When a file has been worked on in Photoshop (or similar), the end result - whether TIFF or JPEG - is saved in a third and final 'completed' folder. These are then sent to the client, printer or whatever you intend doing with those completed files. Depending on the requirements of the end user, these files can be renamed descriptively, given essentially the same filename as before or something in between. Generally, if sending a selection of photos to a friend or client, renumber them ('071123_anchovy_001.jpg', '071123_anchovy_002.jpg' etc). Now, save the whole 'completed' folder to yet another CD or DVD as before, making sure you highlight that these are the completed files as clearly as possible in the disc name. Unless your intermediary 'WIP' files are useful to you, delete the whole WIP folder and its contents.
If you have an external HDD as added storage, drag the whole job folder (containing the 'master_file' and 'completed' folders and all the files within both) on to the HDD. Once you are sure everything has been transferred and you have CD or DVD back-ups of the same files, take a deep breath and delete the files and folders on your computer. We haven't even touched upon updating your cataloguing program, because this will depend on the program itself, but you need to amend your programs to show where the files are stored.

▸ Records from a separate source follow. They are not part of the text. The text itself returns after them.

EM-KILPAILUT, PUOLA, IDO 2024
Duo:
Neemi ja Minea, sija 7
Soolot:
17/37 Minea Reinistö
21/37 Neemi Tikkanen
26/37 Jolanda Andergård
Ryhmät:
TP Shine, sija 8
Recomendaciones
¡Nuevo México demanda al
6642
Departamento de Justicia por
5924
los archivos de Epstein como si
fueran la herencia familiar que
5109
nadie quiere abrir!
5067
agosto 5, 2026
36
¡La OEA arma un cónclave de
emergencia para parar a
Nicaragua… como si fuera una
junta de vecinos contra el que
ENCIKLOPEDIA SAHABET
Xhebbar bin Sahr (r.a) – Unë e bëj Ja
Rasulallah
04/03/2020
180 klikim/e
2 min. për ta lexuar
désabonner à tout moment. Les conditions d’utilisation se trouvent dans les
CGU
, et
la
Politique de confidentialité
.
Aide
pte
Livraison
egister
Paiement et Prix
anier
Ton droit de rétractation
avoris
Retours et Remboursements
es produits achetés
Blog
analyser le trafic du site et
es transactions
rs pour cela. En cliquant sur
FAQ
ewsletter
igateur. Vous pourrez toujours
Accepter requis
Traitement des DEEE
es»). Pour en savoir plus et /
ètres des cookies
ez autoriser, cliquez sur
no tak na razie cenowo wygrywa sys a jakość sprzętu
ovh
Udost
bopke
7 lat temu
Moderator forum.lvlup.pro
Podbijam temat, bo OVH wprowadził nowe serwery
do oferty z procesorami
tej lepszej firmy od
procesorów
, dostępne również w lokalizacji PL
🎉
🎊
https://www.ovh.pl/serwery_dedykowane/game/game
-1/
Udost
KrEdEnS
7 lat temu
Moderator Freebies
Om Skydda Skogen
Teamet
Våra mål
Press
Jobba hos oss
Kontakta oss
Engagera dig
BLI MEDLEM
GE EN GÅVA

Finally, as an added precaution, it's worth revisiting your stored files every few years and resaving them onto newer, fresher media. Hard disks can fail over time from being stored too long and many people have checked out a CD-R from the turn of the century only to find the disc has degraded beyond any chance of saving. Also, if you use RAW master files, you might want to translate them into DNG format for archival purposes, just because there's no guarantee that tomorrow's programs will support today's RAW files.